Наконец была назначена генеральная репетиция "Смерти Тентажиля" Метерлинка, "Шлюка и Яу" Гауптмана и одноактных пьес разных авторов. Все стало ясно. Молодых, неопытных актеров хватило на то, чтобы с помощью талантливого режиссера показать публике свои новые опыты лишь в небольших отрывках, но когда потребовалось развернуть пьесы огромного внутреннего содержания, с тонким рисунком, да притом в условной форме, юнцы показали свою детскую беспомощность. Талантливый режиссер пытался закрыть собою артистов, которые в его руках являлись простой глиной для лепки красивых групп, мизансцен, с помощью которых он осуществлял свои интересные идеи. Но при отсутствии артистической техники у актеров он смог только демонстрировать свои идеи, принципы, искания, осуществлять же их было нечем, не с кем, и потому интересные замыслы студии превратились в отвлеченную теорию, в научную формулу.
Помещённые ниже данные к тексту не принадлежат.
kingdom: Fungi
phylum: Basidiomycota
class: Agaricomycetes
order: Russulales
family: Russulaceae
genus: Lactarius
Еще раз я убедился в том, что между мечтаниями режиссера и выполнением их – большое расстояние и что театр прежде всего для актера, и без него существовать не может, что новому искусству нужны новые актеры, с совершенно новой техникой. Раз что таких актеров в студии не было, печальная участь ее становилась мне ясна. При таких условиях можно было бы создать студию режиссера и его постановочной работы. Но к тому времени режиссер интересовал меня лишь постольку, поскольку он оказывает помощь творчеству артиста, а не поскольку он прикрывает его несостоятельность. Поэтому студия режиссера, хотя бы и прекрасная, не отвечала моим тогдашним мечтам, особенно если принять во внимание, что к тому времени я уже разочаровывался и в сценической работе художников, – и в полотне, и в красках, и в картоне, и во внешних постановочных средствах, и в трюках режиссеров. Все мои надежды стремились к актеру и к выработке прочных основ для его творчества и техники.